Ever simple of her own art, Austen describes her novels to her sister Cassandra as “rather too light and bright and sparkling”, suggesting that because of their setting in the rich and fancy country they are not as serious or worldly as the efforts of her (Letters, 203). From a certain place to clearly see things and on a very shallow level, her other novels do occupy the same social and land-area-based space. Austen knew and did not apologize for this. She in a very well-known way described her novels as operating with 'the little bit (two inches) of ivory on which I work with so fine a brush, a description which can seem small if a reader does not understand the importance and depth of understanding of the world that lies behind Austen's details of gentlewomen and manners (323).
Gilbert and Gubar strongly defend express in 'The Madwoman in the Attic’ that: “Austen attempted through something that people choose to do to themselves book-like limits to define a secure space, even as she seemed to admit the event that can never happen of actually living in such a small space with any degree of comfort” (108). Such opinions hold that Austen writes from such a specific way of seeing things in order to secure evenness and equality throughout her canon. However, ‘Persuasion’, Austen's last novel, displays a clear change in the way that Austen views the role of the female hero and her feelings of love, hate, fear, etc. within her small social world of influence.
The solid basic structures on which bigger things can be built for both of Jane Austen's novels ‘Pride and Prejudice’ and ‘Persuasion’ are so almost the same that they demand side-by-side comparison, but the female heroes of these novels show a very different approach to describing the good woman. While not restricted to the ends, the last chapters of ‘Pride and Prejudice’ and ‘Persuasion’ help to illustrate and include the importance of Austen's change. At the end of ‘Pride and Prejudice’, Elizabeth's confessed love for Darcy is a well-thought-out one -Darcy has righted the wrongs referred to in Elizabeth's original refusal and Elizabeth can give a good reason for her own acceptance of him by unemotional and factual standards. Anne Elliot of ‘Persuasion’, very differently, accepts Wentworth (in the end) not on the basis of anything he has done differently, but only by the achieving a goal of her own original feelings of love, hate, fear, etc. and reasons for doing things as valid. The things that are almost the same as other things placed next to a visible change in the qualities of the female hero strongly suggest that Anne Elliot is a redesigning of Elizabeth Bennet, and that the purpose of ‘Persuasion’ is to reinvent ‘Pride and Prejudice’. This reinvention shows Austen's reconsideration of the value and reasons for doing things of marriage and gives even more thinking-related and emotional credit to Persuasion's female hero.

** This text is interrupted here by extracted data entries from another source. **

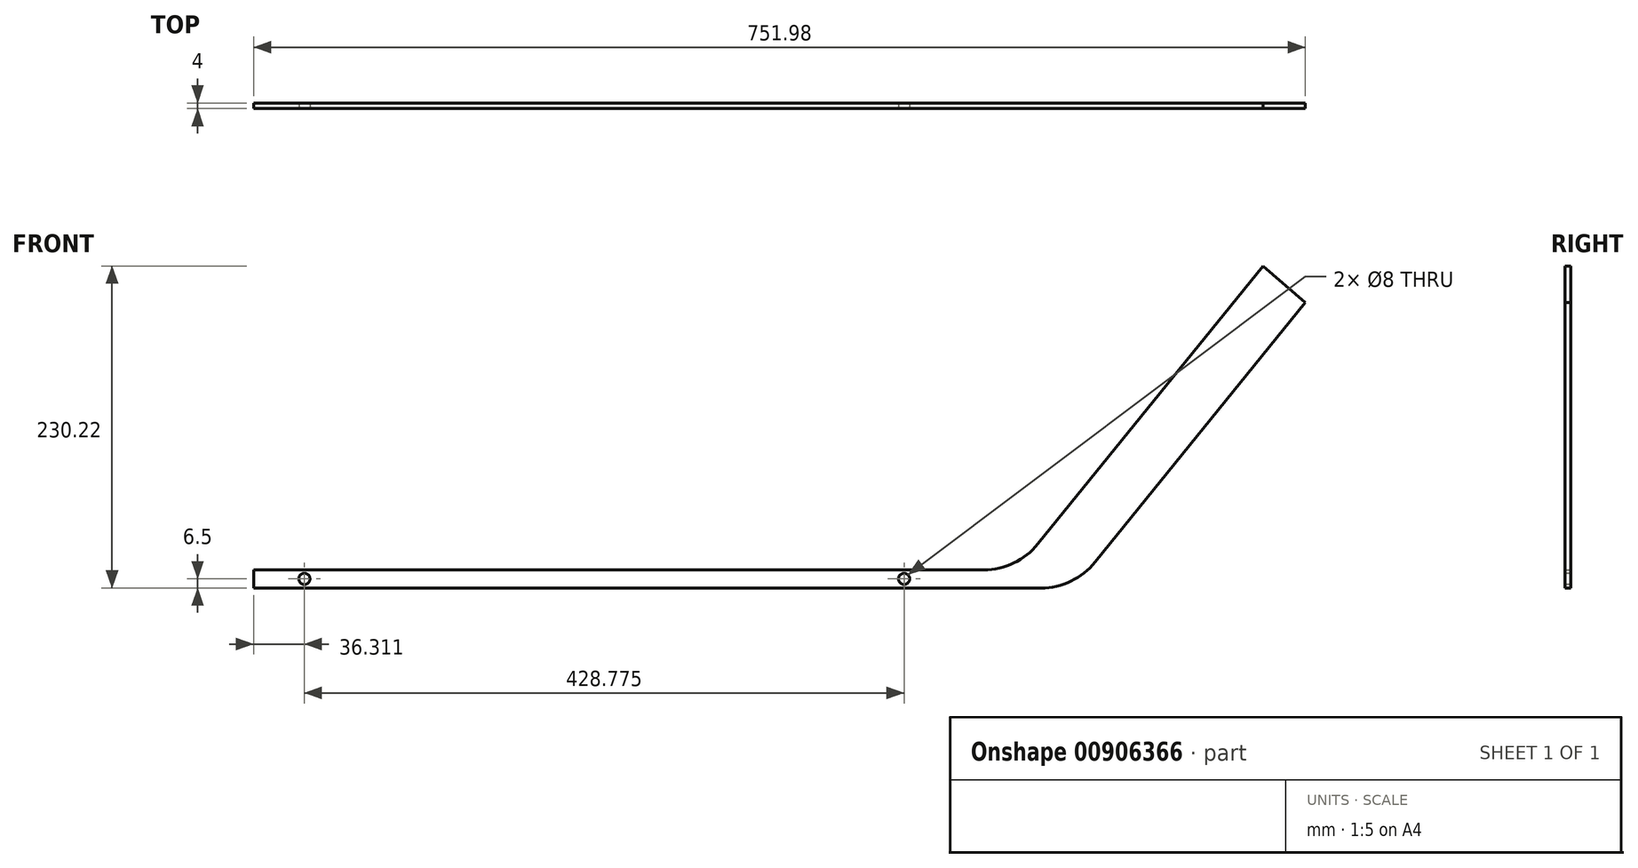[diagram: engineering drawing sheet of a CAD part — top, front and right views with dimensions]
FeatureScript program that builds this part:
annotation { "Feature Type Name" : "Feature", "Feature Type Description" : "" }
export const myFeature = defineFeature(function(context is Context, id is Id, definition is map)
    precondition{}
    {
        {
            var Q0;
            Q0=qCreatedBy(makeId("Front.planeOp"),FACE);
            var sketch = newSketch(context, id + "F0", { "sketchPlane" : qUnion([Q0])});
            skLineSegment(sketch, "E0", {"start": v(-219.3, 0) * mm, "end": v(343.67, 0) * mm});
            skLineSegment(sketch, "E1", {"start": v(382.53, 18.53) * mm, "end": v(532.68, 203.95) * mm});
            skPoint(sketch, "E2.visualSharp", {"position": v(367.52, 0) * mm});
            skArc(sketch, "E2.filletArc", {"start": v(343.67, 0) * mm, "mid": v(365.2, 4.87) * mm, "end": v(382.53, 18.53) * mm});
            skLineSegment(sketch, "E3.2", {"start": v(-219.3, 13) * mm, "end": v(302.73, 13) * mm});
            skLineSegment(sketch, "E4", {"start": v(-219.3, 13) * mm, "end": v(-219.3, 0) * mm});
            skLineSegment(sketch, "E5.0", {"start": v(341.58, 31.53) * mm, "end": v(502.48, 230.22) * mm});
            skArc(sketch, "E6.filletArc", {"start": v(302.73, 13) * mm, "mid": v(324.25, 17.87) * mm, "end": v(341.58, 31.53) * mm});
            skLineSegment(sketch, "E7", {"start": v(502.48, 230.22) * mm, "end": v(532.68, 203.95) * mm});
            skPoint(sketch, "E3.0.end.orphan", {"position": v(523.46, 213.23) * mm});
            skPoint(sketch, "E3.1.end.orphan", {"position": v(372.42, 26.72) * mm});
            skSolve(sketch);
        }
        {
            var Q0;
            Q0=makeQuery(id+"F0.imprint","IMPRINT",FACE,{"disambiguationData":[TD([[makeQuery(id+"F0.imprint","IMPRINT",EDGE,{"derivedFrom":sQuery(id+"F0.wireOp",EDGE,"E0")}),1.0]])]});
            extrude(context, id + "F1", {"entities" : qUnion([Q0]), "depth" : 4 * mm, "offsetDistance" : 25 * mm});
        }
        {
            var Q0;
            Q0=makeQuery(id+"F1.opExtrude","CAP_FACE",FACE,{"disambiguationData":[OSD([sQuery(id+"F0.wireOp",EDGE,"E0"),sQuery(id+"F0.wireOp",EDGE,"E1"),sQuery(id+"F0.wireOp",EDGE,"E2.filletArc"),sQuery(id+"F0.wireOp",EDGE,"E3.0"),sQuery(id+"F0.wireOp",EDGE,"E3.1"),sQuery(id+"F0.wireOp",EDGE,"E3.2"),sQuery(id+"F0.wireOp",EDGE,"5G5G6kUv-I3YN-A78y-infV-ad7Mtm1H1URn"),sQuery(id+"F0.wireOp",EDGE,"E4")])],"isStart":false});
            var sketch = newSketch(context, id + "F2", { "sketchPlane" : qUnion([Q0])});
            skCircle(sketch, "E8", {"center": v(-182.99, 6.5) * mm, "radius": 4 * mm});
            skCircle(sketch, "E9", {"center": v(245.79, 6.5) * mm, "radius": 4 * mm});
            skSolve(sketch);
        }
        {
            var Q0;
            Q0=makeQuery(id+"F2.imprint","IMPRINT",FACE,{"disambiguationData":[TD([[makeQuery(id+"F2.imprint","IMPRINT",EDGE,{"derivedFrom":sQuery(id+"F2.wireOp",EDGE,"E9")}),1.0]])]});
            var Q1;
            Q1=makeQuery(id+"F2.imprint","IMPRINT",FACE,{"disambiguationData":[TD([[makeQuery(id+"F2.imprint","IMPRINT",EDGE,{"derivedFrom":sQuery(id+"F2.wireOp",EDGE,"E8")}),1.0]])]});
            extrude(context, id + "F3", {"entities" : qUnion([Q0, Q1]), "operationType" : NewBodyOperationType.REMOVE, "oppositeDirection" : true, "depth" : 25 * mm, "offsetDistance" : 25 * mm});
        }
    });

Throughout the earlier part of Austen's canon it is clear to readers that her female heroes and the characters around them are judged by the way of thinking of personal good qualities being (in the end) connected to their power and ability to see general universal truths. By ‘Persuasion’, however, Austen appears to have changed to a way of seeing things where she values the courage to identify and act upon personal values and gut feelings. In ‘Persuasion’, the reader is angrily faced to with one of the most radical novels to focus on the women's point of view to that date, challenged finally by Jane Eyre twenty-seven years later. The story style of ‘Persuasion’ is a much more interior story than any of Austen's other novels, and the writing is also. It follows and wanders with Anne's thoughts and perceptions in a style that looks to be right on the edge writing down the thoughts that pass through the mind as they happen.